=== Instructions for the task ===
Return the data below in full and exactly, except that the pictures are dropped.

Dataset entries
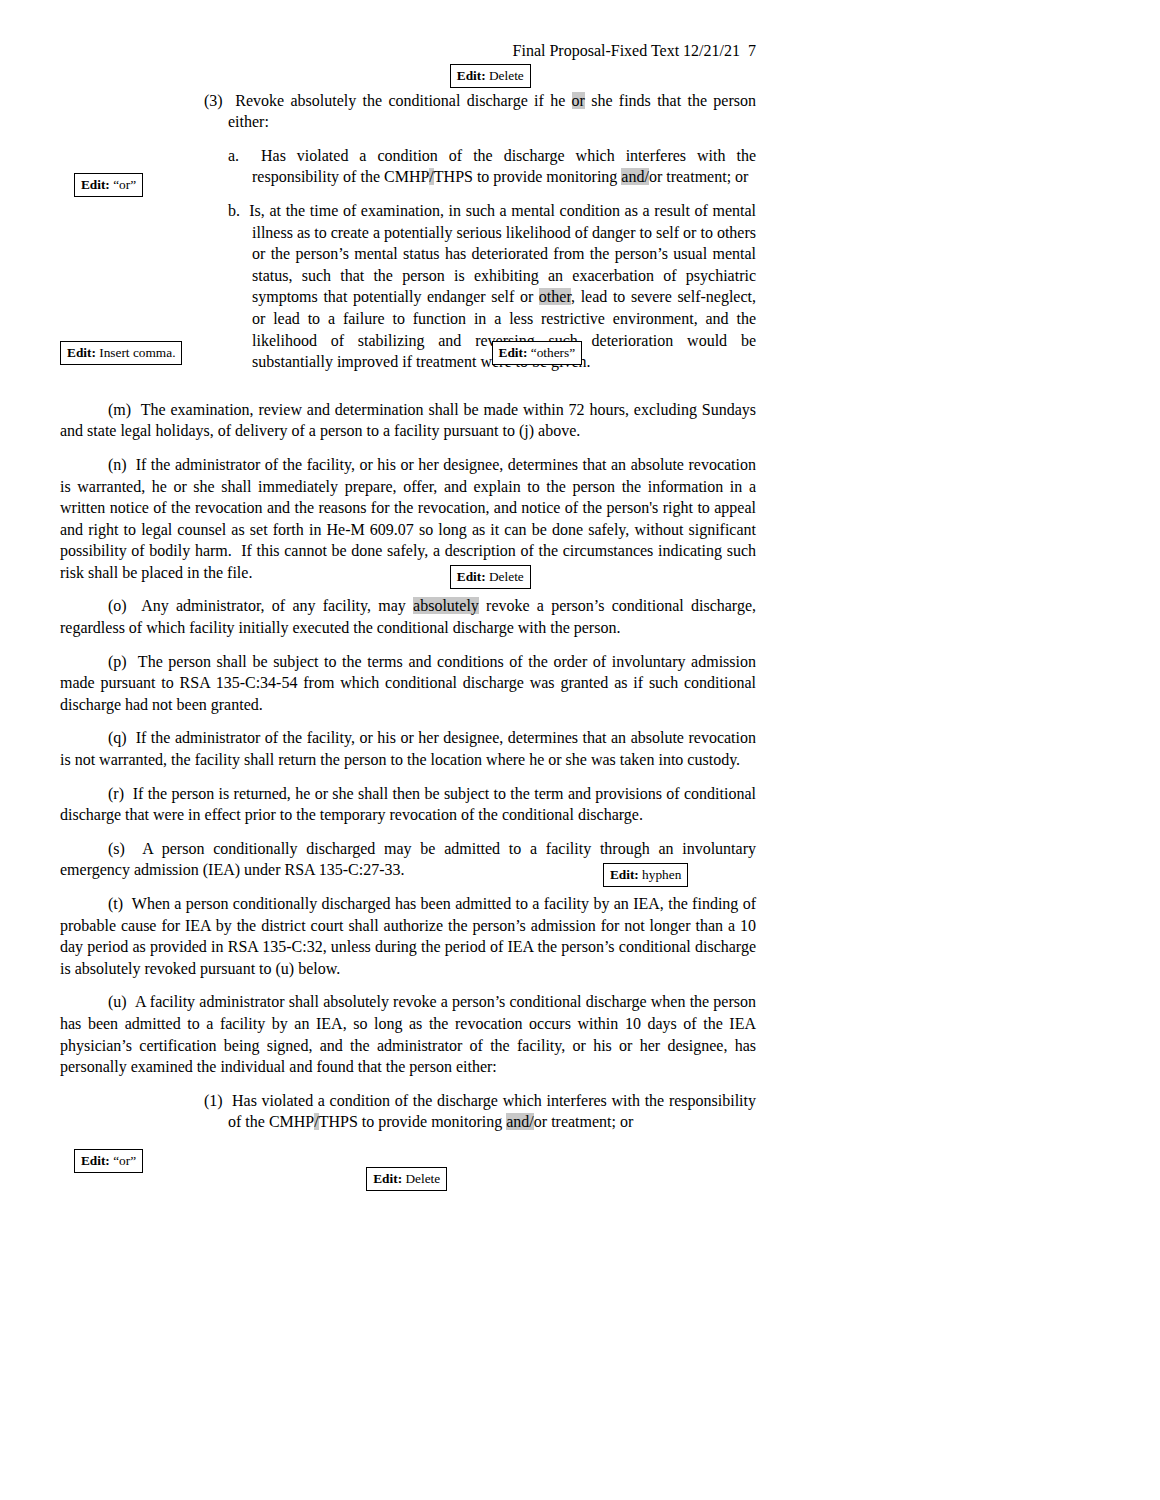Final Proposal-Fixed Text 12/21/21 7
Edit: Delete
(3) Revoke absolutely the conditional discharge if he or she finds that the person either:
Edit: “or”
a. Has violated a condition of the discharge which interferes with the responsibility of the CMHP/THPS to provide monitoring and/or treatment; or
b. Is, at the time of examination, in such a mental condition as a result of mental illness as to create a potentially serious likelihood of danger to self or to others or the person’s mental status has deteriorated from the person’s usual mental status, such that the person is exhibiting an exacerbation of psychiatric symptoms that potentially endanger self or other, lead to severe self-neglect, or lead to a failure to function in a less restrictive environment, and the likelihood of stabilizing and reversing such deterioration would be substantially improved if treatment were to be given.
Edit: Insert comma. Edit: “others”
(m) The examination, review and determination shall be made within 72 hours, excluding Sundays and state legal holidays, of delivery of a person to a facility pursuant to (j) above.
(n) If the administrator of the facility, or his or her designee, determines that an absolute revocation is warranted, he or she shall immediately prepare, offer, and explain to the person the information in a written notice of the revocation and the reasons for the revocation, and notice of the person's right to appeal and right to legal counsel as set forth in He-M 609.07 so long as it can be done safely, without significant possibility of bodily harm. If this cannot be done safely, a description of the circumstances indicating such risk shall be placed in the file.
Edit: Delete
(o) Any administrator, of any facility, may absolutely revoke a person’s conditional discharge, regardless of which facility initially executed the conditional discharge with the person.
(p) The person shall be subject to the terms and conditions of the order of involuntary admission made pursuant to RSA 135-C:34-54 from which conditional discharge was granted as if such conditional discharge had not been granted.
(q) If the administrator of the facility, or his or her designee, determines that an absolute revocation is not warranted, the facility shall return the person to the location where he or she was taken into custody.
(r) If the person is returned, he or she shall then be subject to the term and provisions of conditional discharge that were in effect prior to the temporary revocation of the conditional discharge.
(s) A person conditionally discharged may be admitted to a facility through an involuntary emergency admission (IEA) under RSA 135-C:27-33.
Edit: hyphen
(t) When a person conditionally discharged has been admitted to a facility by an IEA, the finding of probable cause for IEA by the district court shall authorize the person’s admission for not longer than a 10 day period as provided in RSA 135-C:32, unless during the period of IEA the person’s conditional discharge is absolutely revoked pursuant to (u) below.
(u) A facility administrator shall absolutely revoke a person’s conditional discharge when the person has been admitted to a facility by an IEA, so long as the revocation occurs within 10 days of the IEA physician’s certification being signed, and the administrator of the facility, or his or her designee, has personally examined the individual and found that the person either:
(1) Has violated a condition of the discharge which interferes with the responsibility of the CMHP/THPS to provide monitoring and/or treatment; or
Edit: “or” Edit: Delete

=== Exercise output ===
Final Proposal-Fixed Text 12/21/21 7
Edit: Delete
(3) Revoke absolutely the conditional discharge if he or she finds that the person either:
Edit: “or”
a. Has violated a condition of the discharge which interferes with the responsibility of the CMHP/THPS to provide monitoring and/or treatment; or
b. Is, at the time of examination, in such a mental condition as a result of mental illness as to create a potentially serious likelihood of danger to self or to others or the person’s mental status has deteriorated from the person’s usual mental status, such that the person is exhibiting an exacerbation of psychiatric symptoms that potentially endanger self or other, lead to severe self-neglect, or lead to a failure to function in a less restrictive environment, and the likelihood of stabilizing and reversing such deterioration would be substantially improved if treatment were to be given.
Edit: Insert comma. Edit: “others”
(m) The examination, review and determination shall be made within 72 hours, excluding Sundays and state legal holidays, of delivery of a person to a facility pursuant to (j) above.
(n) If the administrator of the facility, or his or her designee, determines that an absolute revocation is warranted, he or she shall immediately prepare, offer, and explain to the person the information in a written notice of the revocation and the reasons for the revocation, and notice of the person's right to appeal and right to legal counsel as set forth in He-M 609.07 so long as it can be done safely, without significant possibility of bodily harm. If this cannot be done safely, a description of the circumstances indicating such risk shall be placed in the file.
Edit: Delete
(o) Any administrator, of any facility, may absolutely revoke a person’s conditional discharge, regardless of which facility initially executed the conditional discharge with the person.
(p) The person shall be subject to the terms and conditions of the order of involuntary admission made pursuant to RSA 135-C:34-54 from which conditional discharge was granted as if such conditional discharge had not been granted.
(q) If the administrator of the facility, or his or her designee, determines that an absolute revocation is not warranted, the facility shall return the person to the location where he or she was taken into custody.
(r) If the person is returned, he or she shall then be subject to the term and provisions of conditional discharge that were in effect prior to the temporary revocation of the conditional discharge.
(s) A person conditionally discharged may be admitted to a facility through an involuntary emergency admission (IEA) under RSA 135-C:27-33.
Edit: hyphen
(t) When a person conditionally discharged has been admitted to a facility by an IEA, the finding of probable cause for IEA by the district court shall authorize the person’s admission for not longer than a 10 day period as provided in RSA 135-C:32, unless during the period of IEA the person’s conditional discharge is absolutely revoked pursuant to (u) below.
(u) A facility administrator shall absolutely revoke a person’s conditional discharge when the person has been admitted to a facility by an IEA, so long as the revocation occurs within 10 days of the IEA physician’s certification being signed, and the administrator of the facility, or his or her designee, has personally examined the individual and found that the person either:
(1) Has violated a condition of the discharge which interferes with the responsibility of the CMHP/THPS to provide monitoring and/or treatment; or
Edit: “or” Edit: Delete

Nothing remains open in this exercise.